Mending their nets
I have probably mentioned before that my sister is fond of saying that anyone can knit, but what makes a real knitter is the ability to fix mistakes. That goes for any craft; and netting is no exception.
There are really only two major things you can do wrong in netting, but both of them can be quite a nuisance to put right. The more common of the two is to pick up an extra strand by accident. Mr Holdgate stresses the importance of avoiding doing this at the beginning of a row, and he's quite right to do so, but in fact it can happen anywhere in a piece of netting. If you pick up two extra strands by mistake, you've got an accidental decrease, but I've never done that and I should think it's pretty rare. Picking up one extra strand just creates a distortion in the net. I actually did this while making the green shawl, and didn't discover my mistake till I'd done a couple more rows. Since it wasn't essential that there was a 100% regular grid pattern, I just fudged something to make up for it; one small mistake in a shawl that size isn't really going to show.
The other one is to miss out a mesh altogether. Again, Mr Holdgate exhorts the beginner to look out for this one... but when making a string bag, or something similarly large-gauge. I have never once missed a mesh on a large-gauge project, for the simple reason that you can see them easily and they don't tend to stick together. Come to that, I think I've only once ever picked up an extra strand on a string bag, and by now I've made quite a lot. When I did that, I noticed instantly, and it was very easy to take out. I just stuck a cable needle into the knot and wiggled it loose so that I could undo it.
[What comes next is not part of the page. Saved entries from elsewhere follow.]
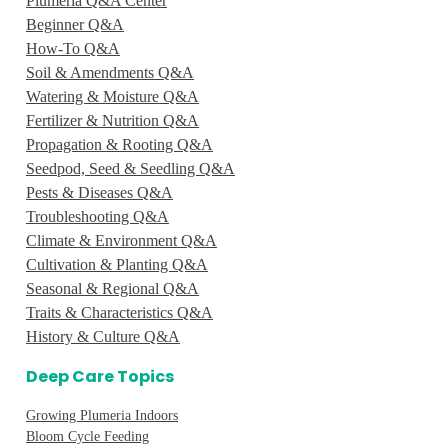
Plumeria Q&A Center
Beginner Q&A
How-To Q&A
Soil & Amendments Q&A
Watering & Moisture Q&A
Fertilizer & Nutrition Q&A
Propagation & Rooting Q&A
Seedpod, Seed & Seedling Q&A
Pests & Diseases Q&A
Troubleshooting Q&A
Climate & Environment Q&A
Cultivation & Planting Q&A
Seasonal & Regional Q&A
Traits & Characteristics Q&A
History & Culture Q&A
Deep Care Topics
Growing Plumeria Indoors
Bloom Cycle Feeding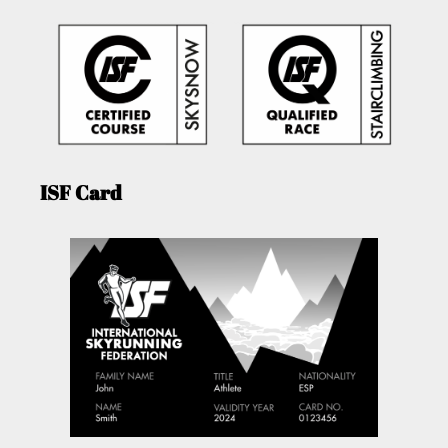
ISF Card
The thing with netting is that the finer your gauge, the more likely you are to make both types of mistake... and the harder it is to put them right. And if you're making square-mesh netting for filet work, which is the main reason you'd bother with fine gauge at all, then you really do have to put them right. You can't get away with a fudge, or it'll spoil your nice regular embroidery. When I finished a row of the piece I'm making at the moment and noticed I'd picked up an extra strand on one of the meshes, I heaved a sigh, because I was just going to have to take it all out again till I got to the offending knot. I had to use a fine ball-point sewing needle to wiggle about in the knots to work them loose... and that was a lot harder. But I did it.
So you can imagine what I thought when I saw the situation we have in the feature photo above. I know exactly how it happened; the linen thread I'm using is not nice and smooth, like mercerised cotton or regular polyester sewing thread. It is a little bit fuzzy. So, once in a while, you'll get a couple of meshes that stick together, so you don't notice you're skipping one. (Since this incident, I have, of course, been a lot more careful to check for that!)
I should think it would have taken me at least an hour to unpick all the way back to the skipped mesh, given that I'd done a whole additional row before I noticed. And so I thought... right. I have to fix this, but there ought to be a relatively quick-and-dirty way to do it, and if it leaves a few extra knots they'll probably disappear inside the embroidery anyway.
So, first of all, I did this:
I wasn't quite sure what I was going to end up doing at this stage, so I knotted the extra thread in at the centre so I'd have two ends the same length to play with. I felt I might need them, and I wasn't wrong.
I couldn't do anything with those loose ends, so I just snipped them out, leaving me with this:
After that, I just played it by ear. Obviously the first thing to do was to construct the missing mesh that was furthest back, because the two meshes below it would use it; so I took the left-hand thread and knotted it into the base of the mesh above and to the left of the new mesh, and then I knotted the right-hand thread into the junction it passes across in the above photo. (It rather looks as if it's knotted in already, but that's an illusion; it isn't.) From there, all I now needed to do was to cut off the original left-hand thread and then use the remaining length of thread to work the two missing meshes back along the row. If that all makes sense. The result looked like this:
So far, so good, but I wasn't completely happy with it until I had consolidated the repair by working an extra row, like this:
Now, this was all completely off the cuff. So I don't know, but it is now a pretty well-educated guess, that when you read about Peter, James, and John sitting there mending their nets, this is probably more or less what they were doing. Of course, they wouldn't have been working fine-gauge, so I doubt they had to fix skipped meshes, especially since the odd skipped mesh doesn't matter all that much for a fishing net; they would have been repairing tears, but I should imagine it came to the same thing. They would have taken a piece of string of the sort they originally used to make the nets and knotted it in over the damaged areas, either trimming out the loose ends first or, possibly, using them as a rough guide (especially if, as I suspect, they weren't using mesh sticks) and then removing them once the new string was securely in place.
Mr Holdgate doesn't cover any of this. So I shall make sure I remember to mention it at my Easter class... because, after all, we all make mistakes.